Re: [RFC v4 Patch 0/4] fs/inode.c: optimization for inode lock usage

2012-09-23 Thread Dave Chinner
On Mon, Sep 24, 2012 at 10:42:21AM +0800, Guo Chao wrote:
> On Sat, Sep 22, 2012 at 08:49:12AM +1000, Dave Chinner wrote:
> 
> > On Fri, Sep 21, 2012 at 05:31:02PM +0800, Guo Chao wrote:
> > > This patchset optimizes several places which take the per inode spin lock.
> > > They have not been fully tested yet, thus they are marked as RFC. 
> > 
> > Inodes are RCU freed. The i_lock spinlock on the i_state field forms
> > part of the memory barrier that allows the RCU read side to
> > correctly detect a freed inode during a RCU protected cache lookup
> > (hash list traversal for the VFS, or a radix tree traversal for XFS).
> > The i_lock usage around the hahs list operations ensures the hash
> > list operations are atomic with state changes so that such changes
> > are correctly detected during RCU-protected traversals...

= = = =

◆ ASSIGNMENT
Rewrite the mailing-list reply between "2012-09-23 Thread Dave" and "marked as RFC.", inclusive, changing "spin lock" to "mutex".

= = = =

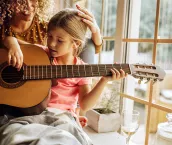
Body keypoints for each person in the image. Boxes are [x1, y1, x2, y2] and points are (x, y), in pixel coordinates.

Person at [0, 0, 102, 127]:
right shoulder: (42, 53)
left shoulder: (82, 69)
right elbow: (9, 39)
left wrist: (104, 80)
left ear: (76, 43)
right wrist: (13, 44)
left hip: (62, 117)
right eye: (49, 37)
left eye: (59, 41)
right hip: (36, 115)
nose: (52, 44)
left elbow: (85, 104)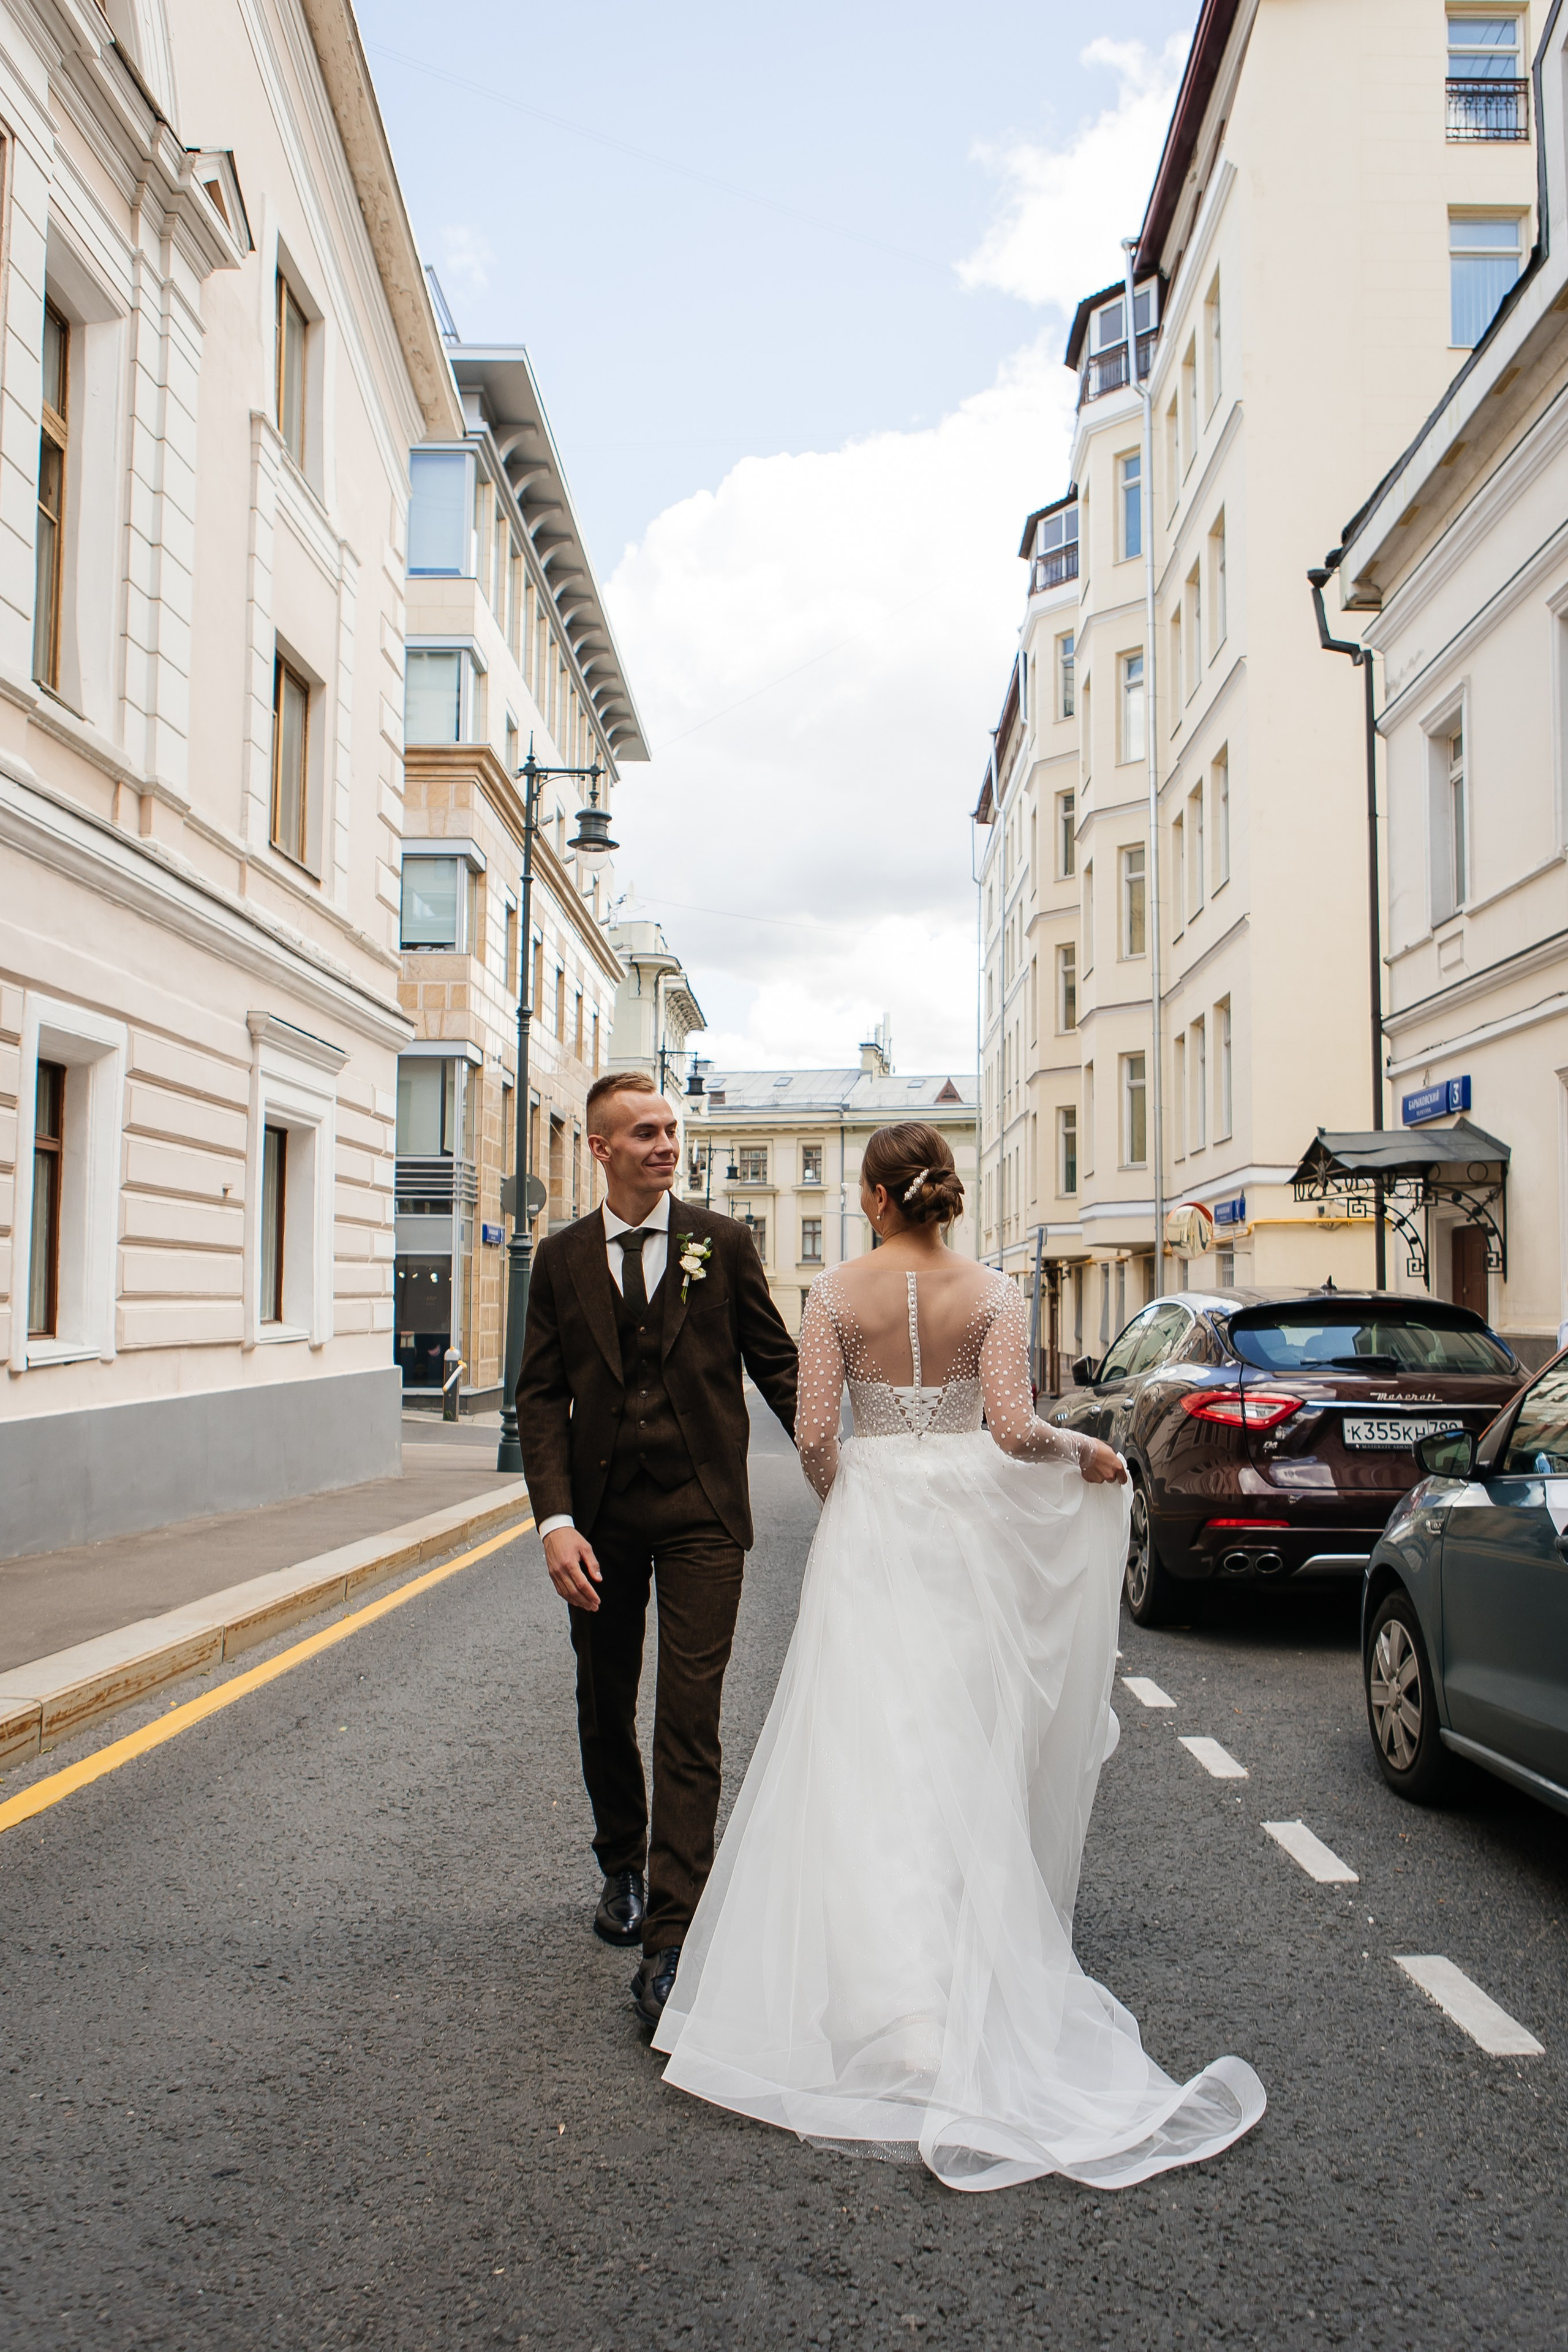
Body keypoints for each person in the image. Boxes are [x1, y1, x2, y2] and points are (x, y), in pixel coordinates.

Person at [653, 1120, 1266, 2192]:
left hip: (877, 1520)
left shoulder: (835, 1296)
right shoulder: (991, 1293)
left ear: (881, 1200)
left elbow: (809, 1436)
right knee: (951, 1740)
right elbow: (1017, 1431)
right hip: (961, 1530)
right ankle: (958, 1976)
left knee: (865, 1746)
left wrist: (850, 1505)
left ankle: (891, 2002)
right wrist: (1090, 1453)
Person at [515, 1069, 799, 2026]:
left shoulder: (723, 1243)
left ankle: (674, 1935)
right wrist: (554, 1521)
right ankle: (621, 1868)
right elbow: (540, 1397)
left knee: (689, 1714)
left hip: (702, 1511)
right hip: (596, 1516)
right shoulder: (559, 1260)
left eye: (671, 1130)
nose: (664, 1145)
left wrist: (847, 1470)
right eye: (643, 1133)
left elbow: (779, 1367)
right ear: (600, 1149)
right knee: (604, 1699)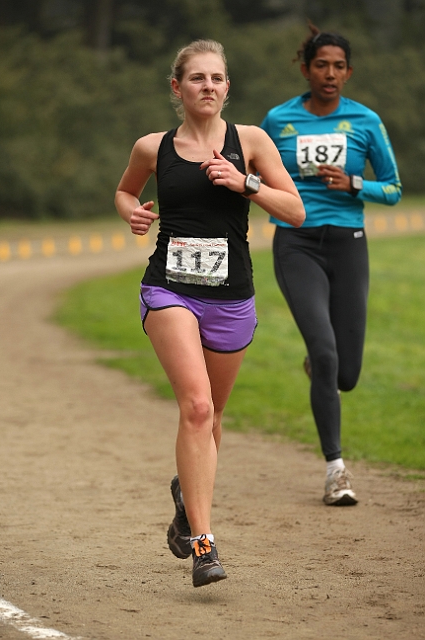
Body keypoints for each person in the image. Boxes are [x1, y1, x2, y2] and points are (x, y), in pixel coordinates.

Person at [115, 39, 305, 587]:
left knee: (215, 417)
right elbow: (125, 192)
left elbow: (294, 210)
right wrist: (135, 213)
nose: (208, 87)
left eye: (217, 78)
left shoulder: (251, 142)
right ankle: (204, 545)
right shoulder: (154, 147)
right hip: (169, 290)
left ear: (227, 87)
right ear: (178, 88)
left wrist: (245, 183)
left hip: (231, 296)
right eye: (197, 78)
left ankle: (186, 498)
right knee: (196, 408)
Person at [261, 23, 402, 506]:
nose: (330, 73)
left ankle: (323, 368)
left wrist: (355, 185)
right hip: (296, 244)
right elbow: (258, 180)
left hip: (348, 244)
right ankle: (336, 471)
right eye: (321, 64)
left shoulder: (365, 121)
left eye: (339, 66)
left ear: (349, 72)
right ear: (306, 69)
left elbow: (394, 188)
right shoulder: (278, 121)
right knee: (325, 353)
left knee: (346, 374)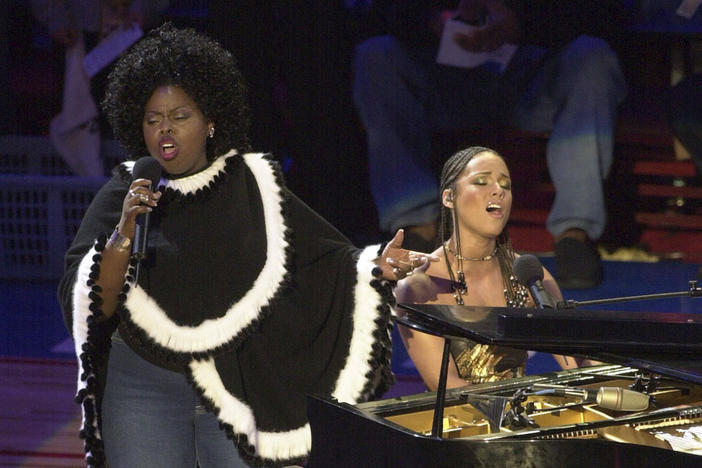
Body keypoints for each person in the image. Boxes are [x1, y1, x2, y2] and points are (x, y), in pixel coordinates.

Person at [58, 24, 432, 468]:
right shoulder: (127, 189)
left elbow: (323, 261)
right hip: (141, 384)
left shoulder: (253, 184)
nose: (165, 131)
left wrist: (375, 265)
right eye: (153, 119)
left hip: (234, 382)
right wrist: (123, 234)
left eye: (180, 116)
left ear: (210, 120)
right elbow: (86, 299)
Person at [353, 0, 628, 289]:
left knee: (593, 57)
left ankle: (575, 232)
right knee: (374, 54)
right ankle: (416, 224)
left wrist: (519, 21)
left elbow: (604, 16)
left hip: (530, 76)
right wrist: (431, 19)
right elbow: (375, 15)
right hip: (437, 78)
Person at [395, 146, 592, 390]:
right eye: (482, 181)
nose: (498, 190)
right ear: (449, 198)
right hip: (459, 422)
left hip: (524, 418)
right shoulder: (420, 286)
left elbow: (574, 364)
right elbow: (445, 385)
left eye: (505, 185)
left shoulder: (528, 274)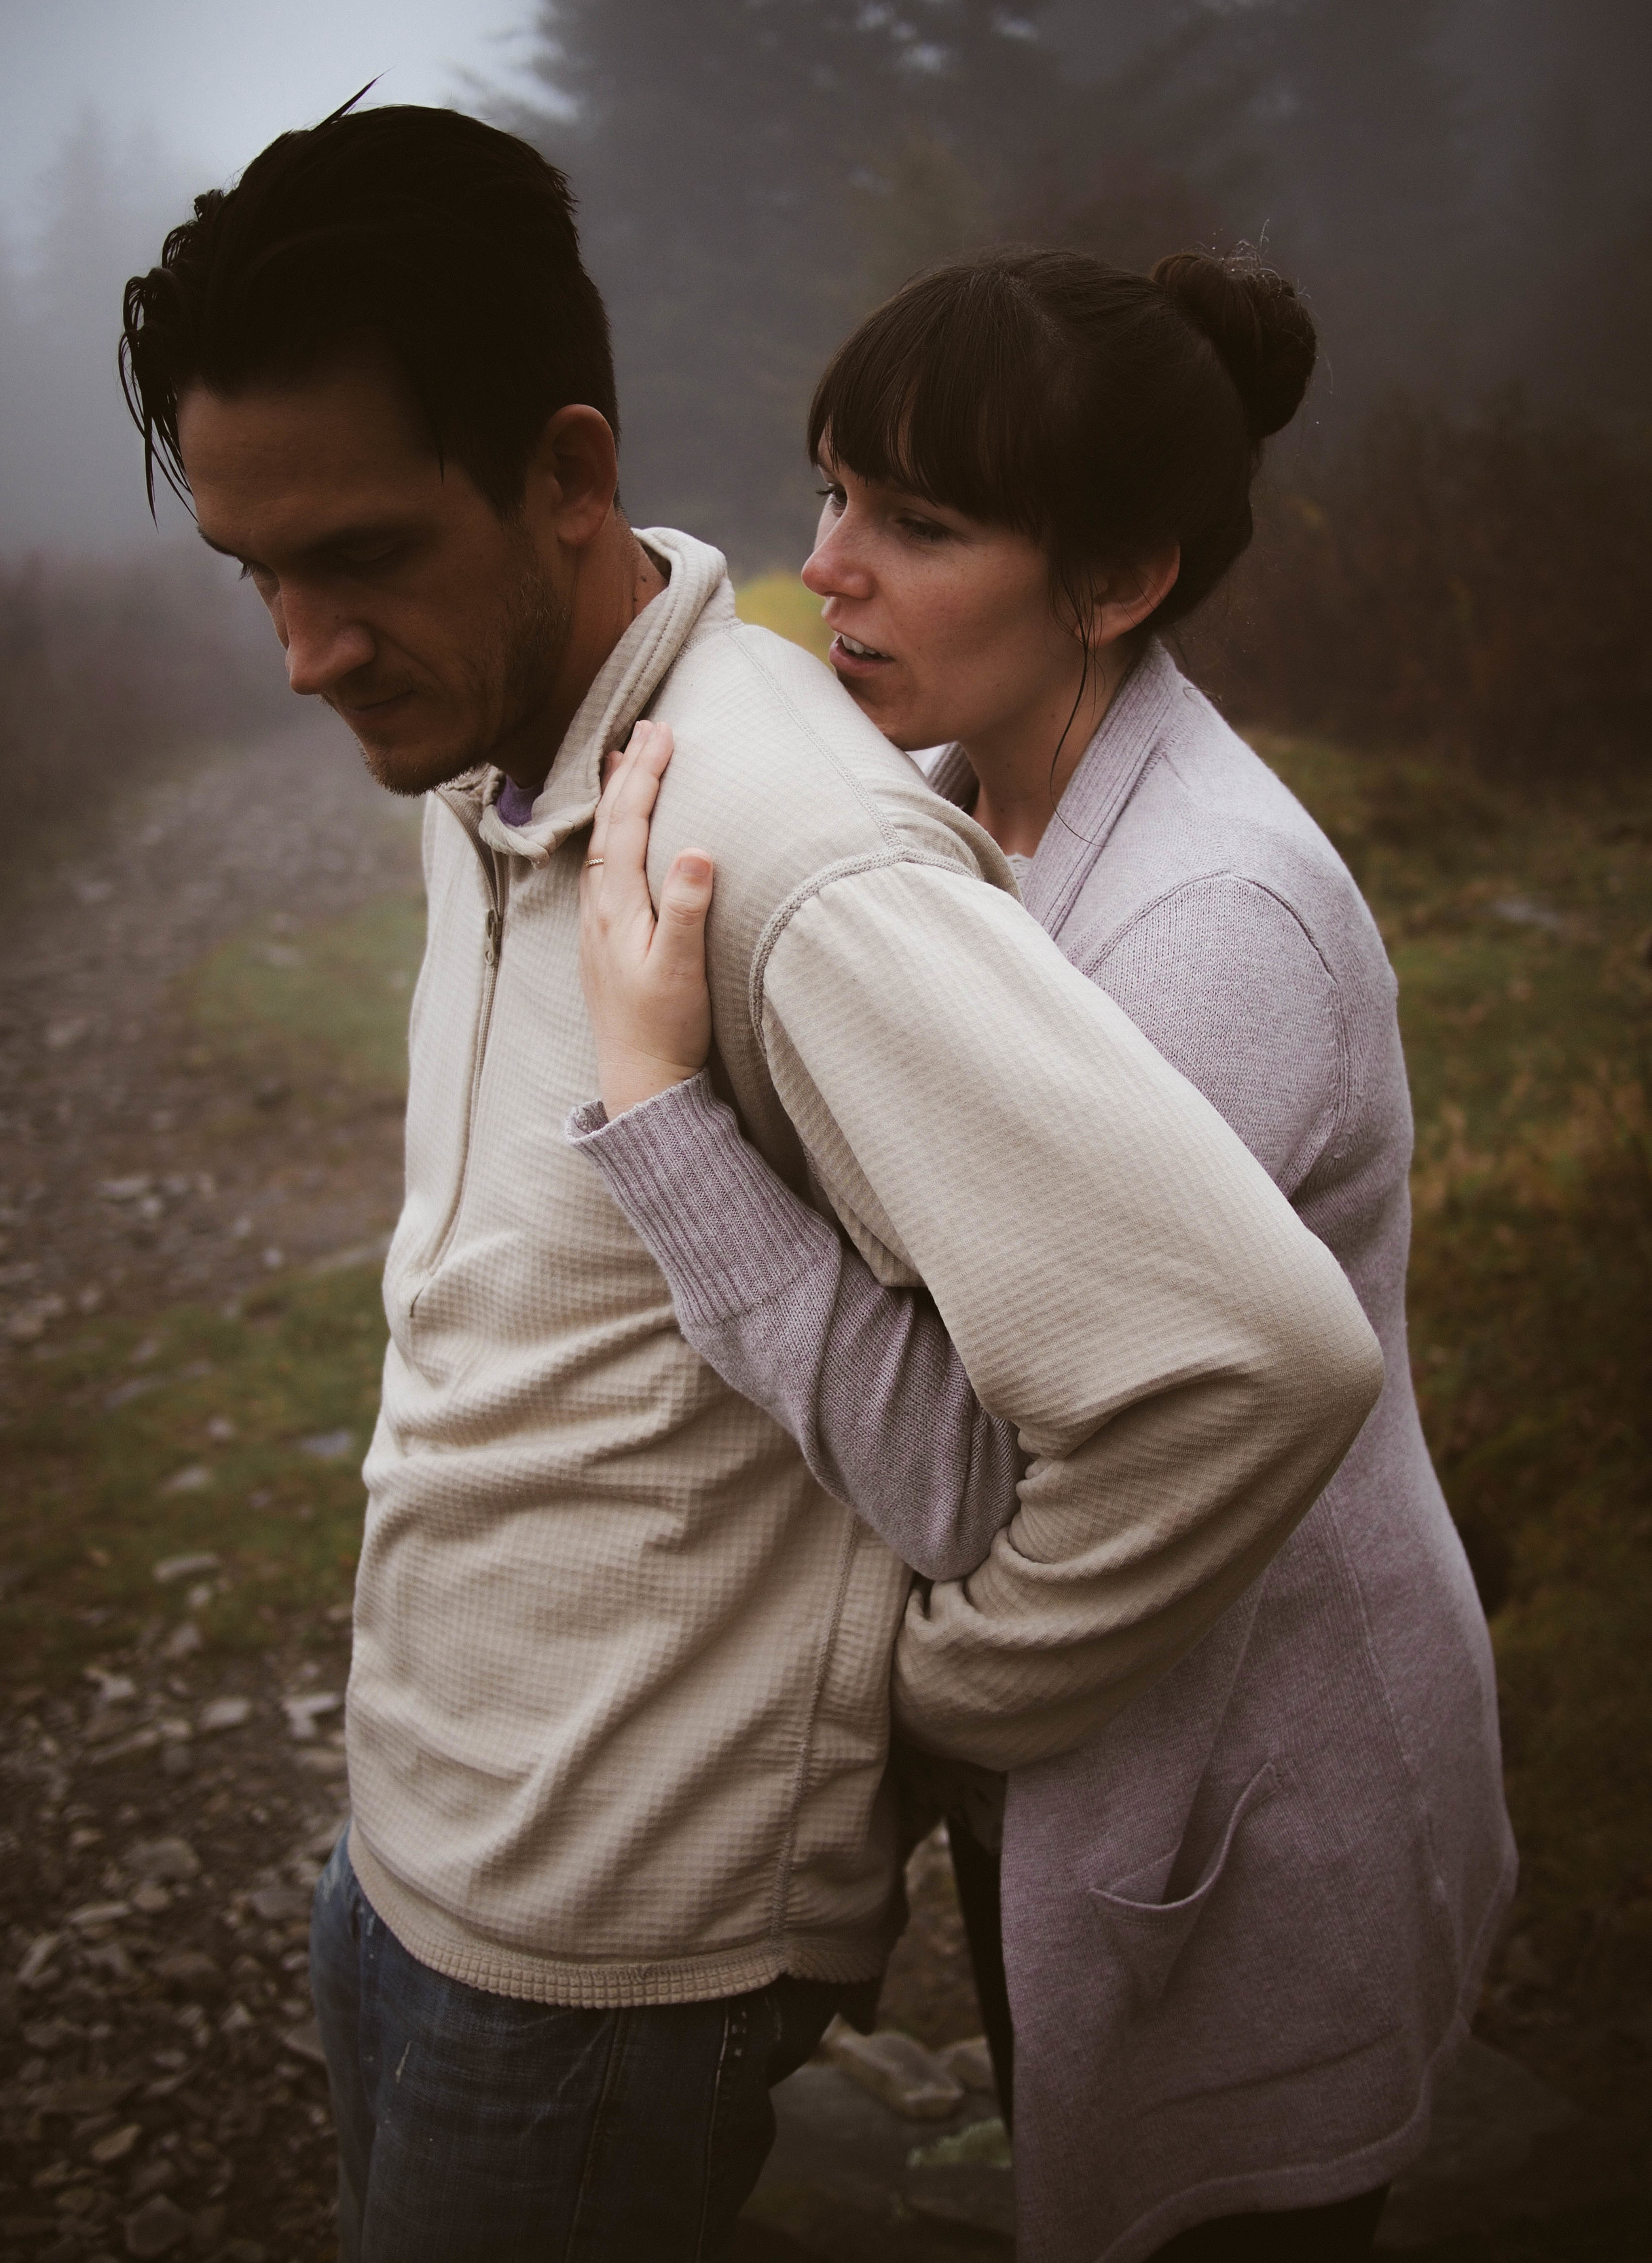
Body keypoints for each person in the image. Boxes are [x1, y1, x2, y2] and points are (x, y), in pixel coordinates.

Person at [119, 107, 1383, 2262]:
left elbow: (1240, 1369)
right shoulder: (503, 726)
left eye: (359, 558)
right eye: (259, 573)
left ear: (567, 475)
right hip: (421, 1849)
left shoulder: (790, 853)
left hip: (604, 1952)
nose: (305, 651)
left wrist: (940, 1689)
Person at [574, 247, 1516, 2262]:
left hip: (1265, 1790)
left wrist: (667, 1123)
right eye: (832, 491)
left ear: (1114, 584)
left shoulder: (1208, 928)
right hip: (1103, 1760)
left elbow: (1002, 1482)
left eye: (918, 523)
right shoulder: (946, 817)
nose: (826, 566)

= = = =

◆ TASK RESPONSE
2012-09-23 Thread Dave Chinner
On Mon, Sep 24, 2012 at 10:42:21AM +0800, Guo Chao wrote:
> On Sat, Sep 22, 2012 at 08:49:12AM +1000, Dave Chinner wrote:
> 
> > On Fri, Sep 21, 2012 at 05:31:02PM +0800, Guo Chao wrote:
> > > This patchset optimizes several places which take the per inode mutex.
> > > They have not been fully tested yet, thus they are marked as RFC.